**What you need to do**
Show me every line in the listing that has the word "down".

**Data listing**
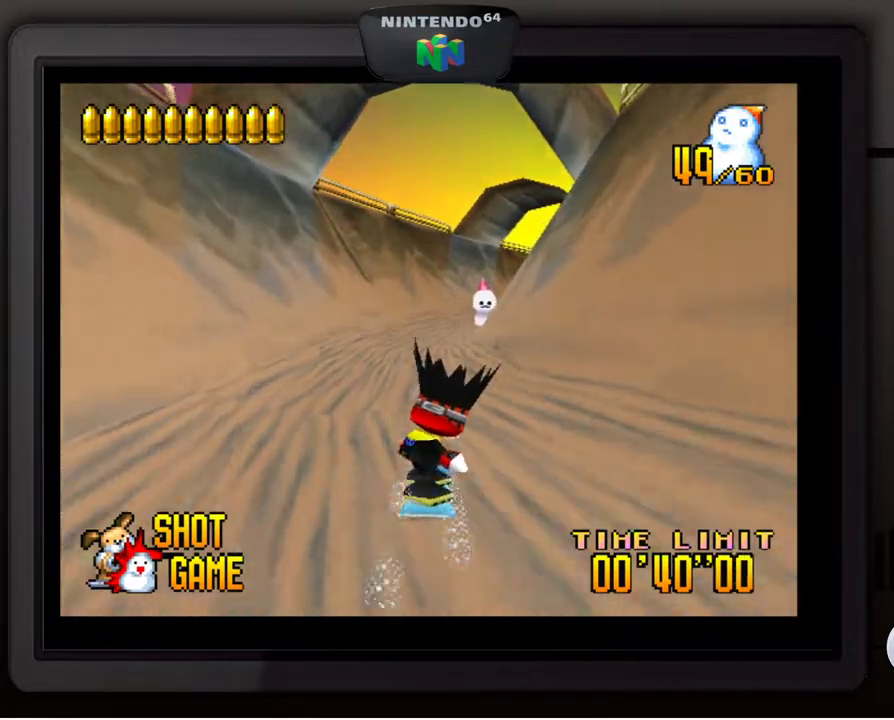
{"buttons": [], "left_stick": "down-right", "events": [[383, "left_stick", "down-right"]]}
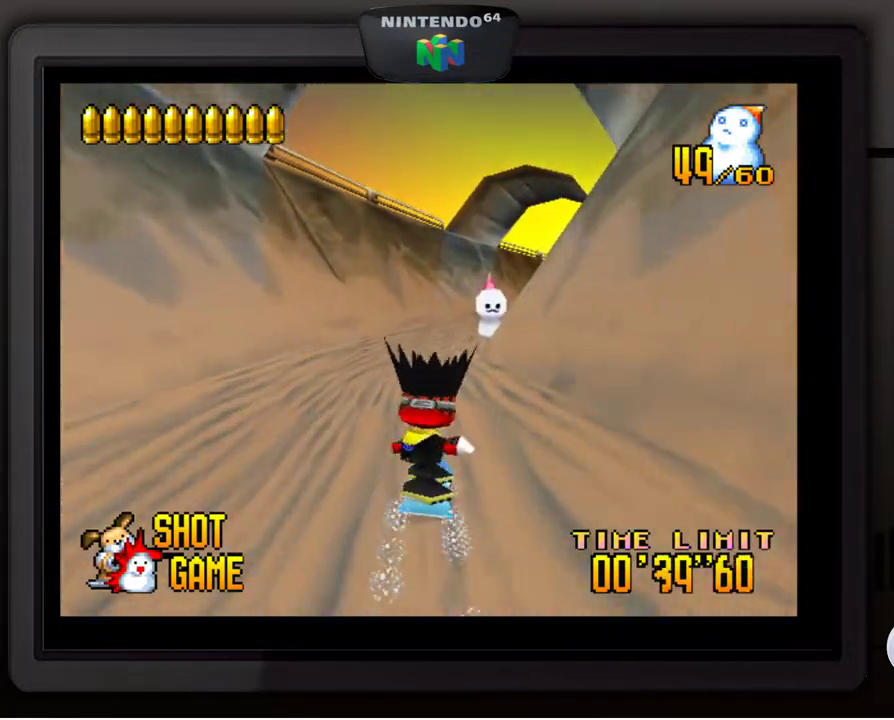
{"buttons": [], "left_stick": "center", "events": [[117, "left_stick", "center"], [200, "Z", "down"], [350, "Z", "up"]]}
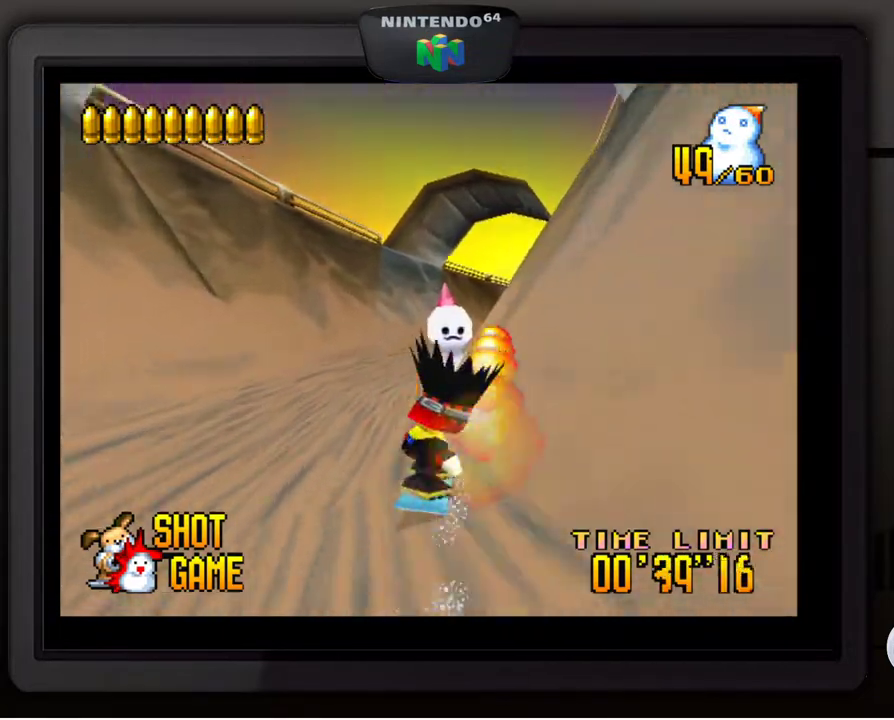
{"buttons": ["Z"], "left_stick": "center", "events": [[367, "Z", "down"], [450, "Z", "up"], [500, "Z", "down"]]}
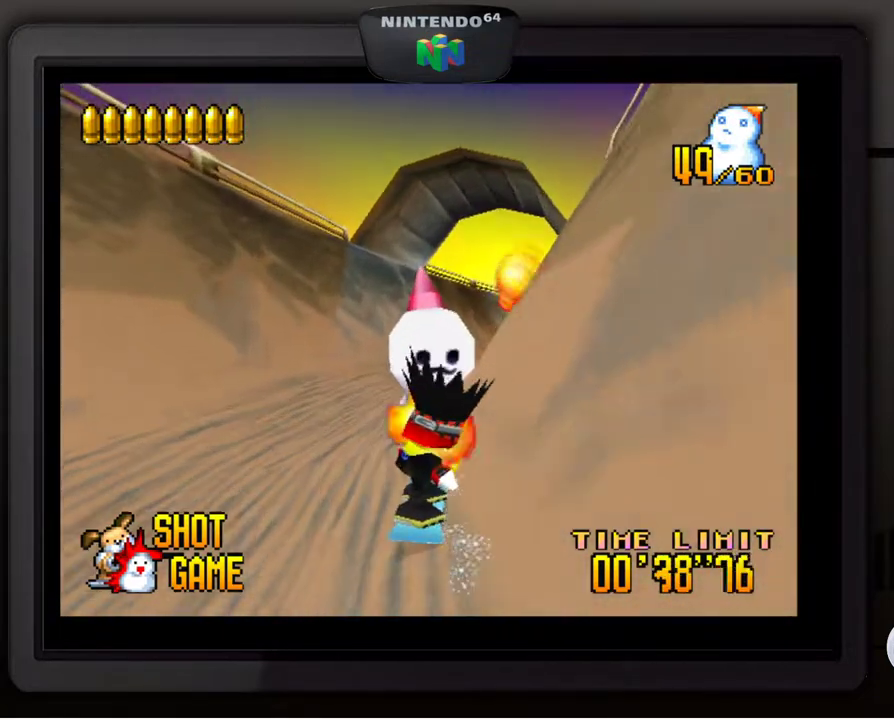
{"buttons": [], "left_stick": "right", "events": [[117, "Z", "up"], [433, "left_stick", "right"]]}
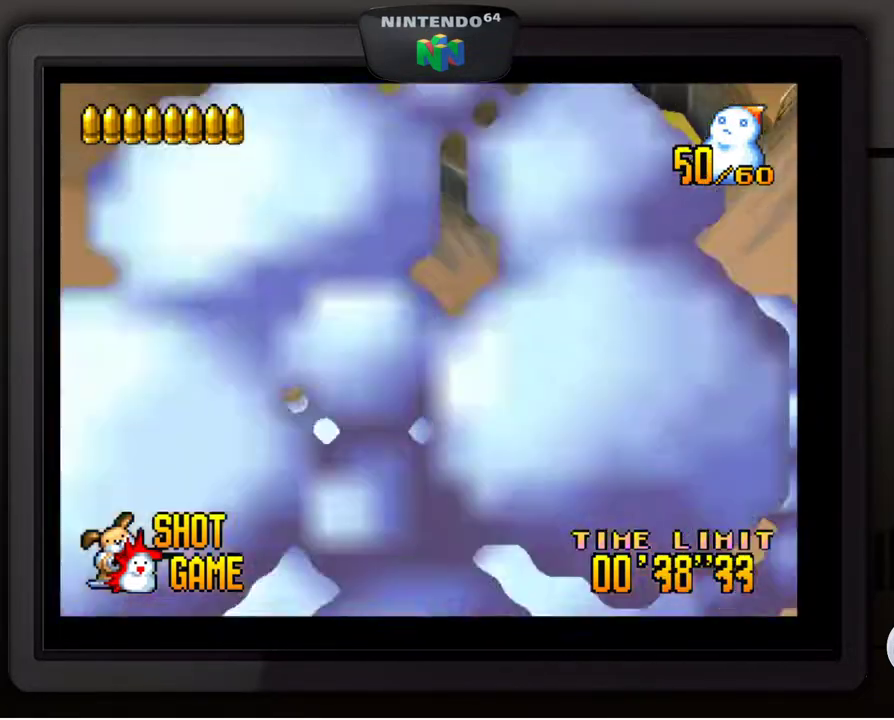
{"buttons": [], "left_stick": "center", "events": [[67, "left_stick", "center"]]}
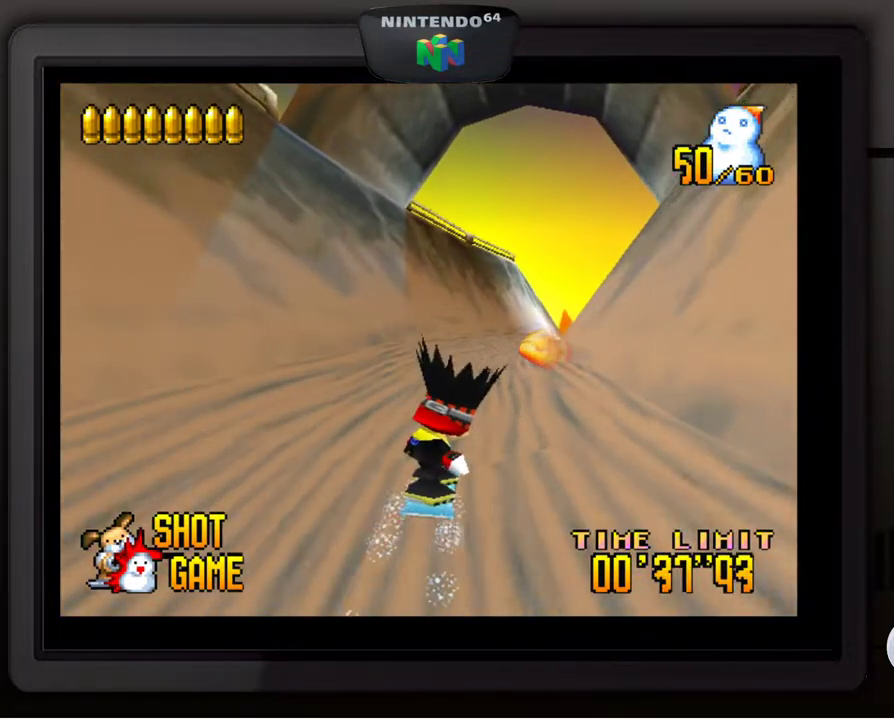
{"buttons": [], "left_stick": "center", "events": []}
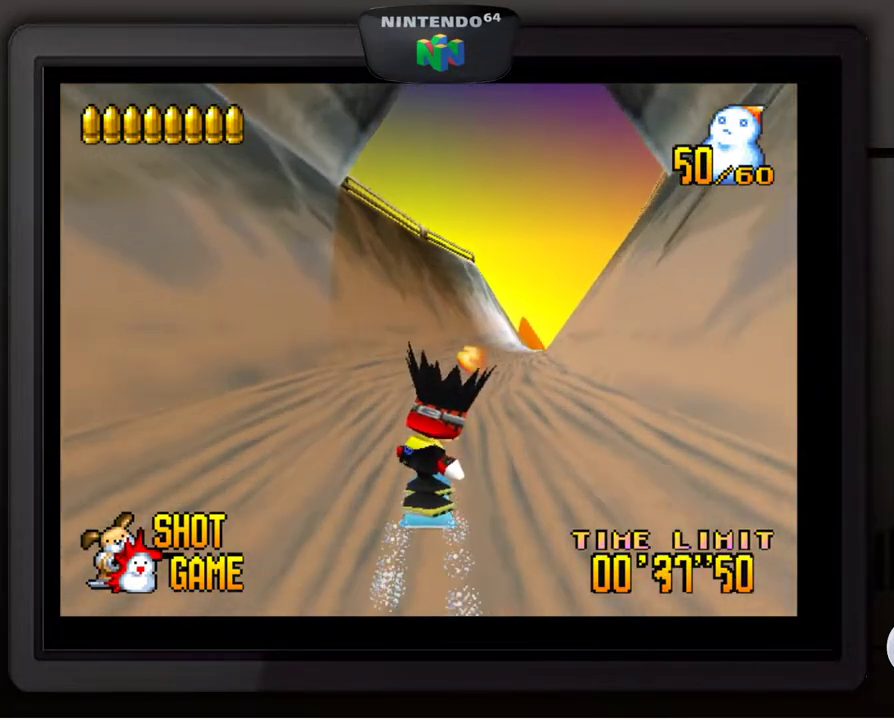
{"buttons": [], "left_stick": "center", "events": [[317, "left_stick", "down-right"], [483, "left_stick", "center"]]}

**Completed task**
{"buttons": [], "left_stick": "down-right", "events": [[383, "left_stick", "down-right"]]}
{"buttons": [], "left_stick": "center", "events": [[117, "left_stick", "center"], [200, "Z", "down"], [350, "Z", "up"]]}
{"buttons": ["Z"], "left_stick": "center", "events": [[367, "Z", "down"], [450, "Z", "up"], [500, "Z", "down"]]}
{"buttons": [], "left_stick": "center", "events": [[317, "left_stick", "down-right"], [483, "left_stick", "center"]]}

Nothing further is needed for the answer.